# Roofing material for less than 3:12 pitch



## the carpenter (Jan 15, 2009)

Even some metal roofs aren't recommended for use under a 3/12 because of the way that they lap together. Low slope metal is available but it's more money. I've never actually worked with it.
I'm not sure if the IKO iceguard (peel and stick) underneath a low slope shingle would work. You'd have to check with your building supply store.
P.S. - Isn't there a roofing forum?


----------



## jaros bros. (Jan 16, 2009)

I would not recommend a metal roof as you still don't have enough pitch. I would also not try to lay shingles on it even with a peel and stick membrane.
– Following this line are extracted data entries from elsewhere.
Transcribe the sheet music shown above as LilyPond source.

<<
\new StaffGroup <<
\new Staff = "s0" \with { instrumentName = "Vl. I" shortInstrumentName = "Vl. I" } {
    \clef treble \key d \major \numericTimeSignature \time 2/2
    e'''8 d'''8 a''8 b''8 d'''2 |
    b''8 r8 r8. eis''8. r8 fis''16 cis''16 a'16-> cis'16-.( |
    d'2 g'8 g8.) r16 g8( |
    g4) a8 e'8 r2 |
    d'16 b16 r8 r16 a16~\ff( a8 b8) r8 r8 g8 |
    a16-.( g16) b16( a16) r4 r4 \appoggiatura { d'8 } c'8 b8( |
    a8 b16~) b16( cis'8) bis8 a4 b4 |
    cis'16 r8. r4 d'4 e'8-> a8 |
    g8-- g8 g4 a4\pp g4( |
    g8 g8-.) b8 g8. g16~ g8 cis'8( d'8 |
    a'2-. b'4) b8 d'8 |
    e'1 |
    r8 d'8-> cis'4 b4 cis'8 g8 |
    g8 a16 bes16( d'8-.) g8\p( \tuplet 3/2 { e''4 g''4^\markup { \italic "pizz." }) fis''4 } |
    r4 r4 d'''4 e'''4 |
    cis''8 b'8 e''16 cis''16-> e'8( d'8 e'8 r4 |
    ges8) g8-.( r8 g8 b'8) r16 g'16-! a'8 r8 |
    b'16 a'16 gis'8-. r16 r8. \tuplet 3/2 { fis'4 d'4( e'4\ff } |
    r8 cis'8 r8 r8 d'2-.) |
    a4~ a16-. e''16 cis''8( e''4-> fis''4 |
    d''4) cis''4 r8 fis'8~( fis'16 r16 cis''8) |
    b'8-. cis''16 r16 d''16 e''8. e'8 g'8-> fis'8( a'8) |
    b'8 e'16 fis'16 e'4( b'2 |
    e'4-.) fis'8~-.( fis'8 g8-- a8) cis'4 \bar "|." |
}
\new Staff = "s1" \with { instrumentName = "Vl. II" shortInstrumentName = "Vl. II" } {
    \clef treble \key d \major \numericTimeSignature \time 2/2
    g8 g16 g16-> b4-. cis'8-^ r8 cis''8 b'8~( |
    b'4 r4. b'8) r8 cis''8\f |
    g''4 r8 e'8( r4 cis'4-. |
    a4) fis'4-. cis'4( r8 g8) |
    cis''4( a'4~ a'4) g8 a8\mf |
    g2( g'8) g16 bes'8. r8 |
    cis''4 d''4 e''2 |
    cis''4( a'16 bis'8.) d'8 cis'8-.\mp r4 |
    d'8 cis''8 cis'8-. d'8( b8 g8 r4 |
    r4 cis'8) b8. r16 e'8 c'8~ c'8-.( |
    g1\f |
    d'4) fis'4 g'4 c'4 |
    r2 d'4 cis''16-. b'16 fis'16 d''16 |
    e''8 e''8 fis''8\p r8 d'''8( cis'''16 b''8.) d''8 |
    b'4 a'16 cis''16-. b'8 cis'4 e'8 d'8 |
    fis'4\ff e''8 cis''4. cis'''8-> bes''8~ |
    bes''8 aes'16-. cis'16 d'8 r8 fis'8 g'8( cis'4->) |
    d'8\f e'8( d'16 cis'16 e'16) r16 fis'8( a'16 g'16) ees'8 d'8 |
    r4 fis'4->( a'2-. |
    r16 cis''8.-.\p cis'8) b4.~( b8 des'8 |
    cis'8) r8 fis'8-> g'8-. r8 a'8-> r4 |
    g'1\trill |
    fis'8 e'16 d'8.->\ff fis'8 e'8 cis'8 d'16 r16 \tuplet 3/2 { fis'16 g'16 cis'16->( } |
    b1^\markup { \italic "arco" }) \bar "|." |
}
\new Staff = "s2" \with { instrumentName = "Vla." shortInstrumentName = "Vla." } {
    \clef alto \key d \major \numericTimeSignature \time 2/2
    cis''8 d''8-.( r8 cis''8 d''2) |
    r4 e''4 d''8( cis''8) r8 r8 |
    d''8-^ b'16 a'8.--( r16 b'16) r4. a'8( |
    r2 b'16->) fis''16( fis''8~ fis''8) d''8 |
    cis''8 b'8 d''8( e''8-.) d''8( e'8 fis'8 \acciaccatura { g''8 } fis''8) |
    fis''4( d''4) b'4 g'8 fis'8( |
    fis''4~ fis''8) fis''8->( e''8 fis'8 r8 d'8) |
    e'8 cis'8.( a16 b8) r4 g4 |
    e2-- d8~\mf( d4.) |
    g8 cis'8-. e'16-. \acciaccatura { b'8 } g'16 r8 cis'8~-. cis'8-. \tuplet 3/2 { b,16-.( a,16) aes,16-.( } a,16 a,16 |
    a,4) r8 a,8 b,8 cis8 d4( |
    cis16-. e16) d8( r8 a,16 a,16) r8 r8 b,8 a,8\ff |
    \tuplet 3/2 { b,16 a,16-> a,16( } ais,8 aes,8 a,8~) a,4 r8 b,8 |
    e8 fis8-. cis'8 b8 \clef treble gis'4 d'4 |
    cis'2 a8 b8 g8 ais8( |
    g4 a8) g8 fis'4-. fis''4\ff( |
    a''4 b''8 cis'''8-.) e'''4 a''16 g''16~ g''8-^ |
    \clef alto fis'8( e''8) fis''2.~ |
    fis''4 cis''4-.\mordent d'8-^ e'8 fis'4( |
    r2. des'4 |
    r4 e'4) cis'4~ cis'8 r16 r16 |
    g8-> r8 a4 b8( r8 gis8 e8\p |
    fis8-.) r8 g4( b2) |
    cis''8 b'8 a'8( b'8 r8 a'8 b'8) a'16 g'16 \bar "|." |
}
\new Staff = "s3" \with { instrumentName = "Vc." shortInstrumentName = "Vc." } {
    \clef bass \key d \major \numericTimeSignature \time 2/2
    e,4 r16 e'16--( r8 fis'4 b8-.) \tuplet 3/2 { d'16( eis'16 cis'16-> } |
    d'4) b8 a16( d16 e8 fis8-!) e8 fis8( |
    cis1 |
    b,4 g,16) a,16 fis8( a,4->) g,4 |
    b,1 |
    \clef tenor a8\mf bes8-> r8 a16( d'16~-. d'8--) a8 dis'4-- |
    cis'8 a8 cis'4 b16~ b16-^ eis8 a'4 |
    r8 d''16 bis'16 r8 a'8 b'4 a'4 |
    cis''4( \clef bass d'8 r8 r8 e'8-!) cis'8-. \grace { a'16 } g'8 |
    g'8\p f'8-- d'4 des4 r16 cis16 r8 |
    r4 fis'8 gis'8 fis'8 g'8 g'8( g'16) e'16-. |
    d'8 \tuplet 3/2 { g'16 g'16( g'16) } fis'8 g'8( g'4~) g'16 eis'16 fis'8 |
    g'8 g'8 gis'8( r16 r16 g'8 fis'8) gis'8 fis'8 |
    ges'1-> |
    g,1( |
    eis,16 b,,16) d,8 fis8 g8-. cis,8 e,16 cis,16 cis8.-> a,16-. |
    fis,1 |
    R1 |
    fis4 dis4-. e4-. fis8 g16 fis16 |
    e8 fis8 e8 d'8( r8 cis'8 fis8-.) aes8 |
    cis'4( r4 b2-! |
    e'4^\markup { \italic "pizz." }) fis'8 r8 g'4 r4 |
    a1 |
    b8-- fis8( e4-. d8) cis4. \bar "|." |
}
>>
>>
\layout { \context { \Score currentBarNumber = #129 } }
Where do you live? Those membranes will leak if you live in a colder climate. Install a piece of EPDM. You can order one big sheet without any seams and you will have no chance of leaks.


----------



## seth (Mar 25, 2009)

I live in atlanta ga. Do you mean use EPDM and lay single on top of it?


----------



## 12penny (Nov 21, 2008)

seth....try www.fabral.com. This is the most cost effective standing seam metal roof I could find. Can be used on roof pitches down to 1:12. 
With a low slope, its all in the flashing detail.


----------



## framer52 (Jul 17, 2009)

seth said:


> I live in atlanta ga. Do you mean use EPDM and lay single on top of it?


 
No!!:no:


----------